Technology Transfer: A 21st Century Model for Engineering Education (cont.)

What do you think the state of commercialization education and training is today?

It’s fairly poor or nonexistent. Many engineers in industry know how to build a widget, but they have no idea how to build a company. I have a widget that I built in my garage. Now what do I do with it? How do I sell it? How do I market it? Who’s going to build it for me? How do I file my patents so I can protect my invention? Engineers learn this by accident or by osmosis or just on their own. The learning’s not very structured or formalized – and that’s why we’re doing SITeC.

How did you come up with the idea for SITeC?

For many of the big, successful companies Sequoia has financed over the years, the genesis has been faculty or graduate students at major universities. I thought, what can we do to make USC a bastion where a lot of startups get started? Look around USC – you’ve got leadership capabilities in multimedia technology and in biomedical technology, you have a great medical school, you’ve got a great cinema school and connections to the entertainment industry.  

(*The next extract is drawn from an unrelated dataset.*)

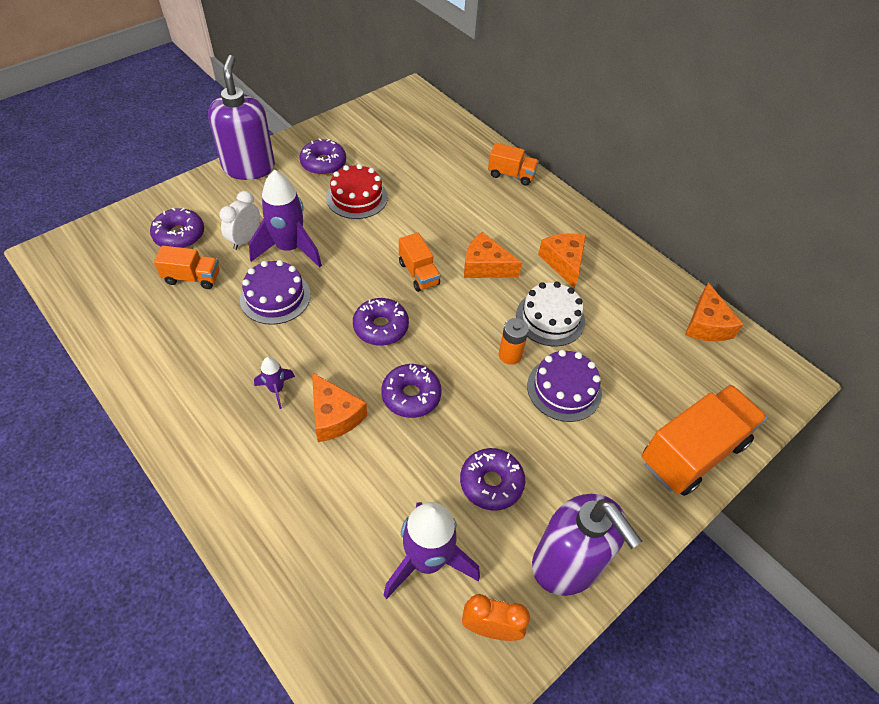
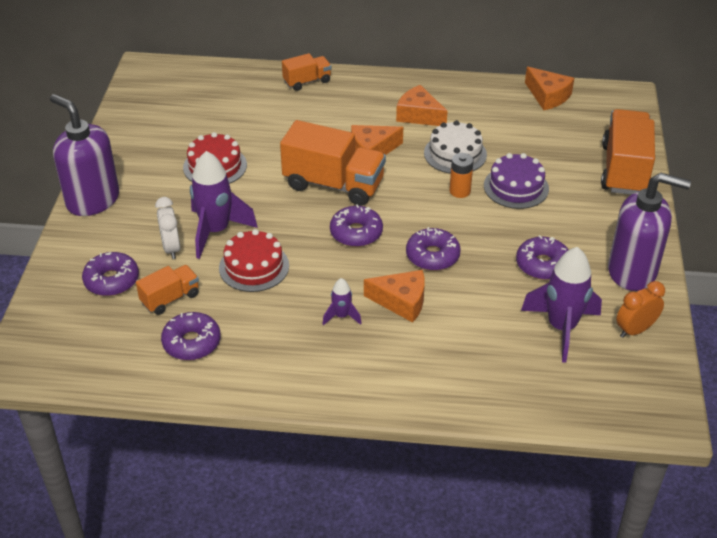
camera: 40 degrees left, 10 degrees down
purple cake [240,260,311,325] -> red cake [219,229,289,292]
purple donut [299,138,346,175] -> purple donut moved to [161,312,221,360]
orange truck [399,233,441,292] -> orange truck [280,120,386,206], size x1.88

No other place in the country has a technology commercialization institute. SITeC will be a unique resource – not just for the Viterbi School of Engineering, but for the medical school, the business school, the cinema school and anybody on the USC campus who wants to commercialize a technology.

Can you describe the educational component of SITeC?

Especially for graduate students, we feel we must have courses available that give them exposure about filing patents and IP (intellectual property) protection, the basics of how to start a company, insights into how companies rollout over time. How did Yahoo! become Yahoo! and Intel become Intel? We’re not trying to replace an MBA program. We’re trying to give engineering students some added insight, based on experience.

Aren’t there also people in business who don’t understand the realities of academia? How will SITeC address that?

A lot of business people fail to see the potential of fundamental research and how it can help their company down the road. They’re thinking about the next quarter when they should be thinking about five years out. Some executives view university research as a farm team, as a way to hire students. They sometimes don’t appreciate the work that’s been done [in the lab]. I envision a scenario where we have seminars or sessions for CEOs or for other business people to come in and learn about how USC does research and how things get from the laboratory out into the marketplace. So, there’s an energetic exchange going on at all times.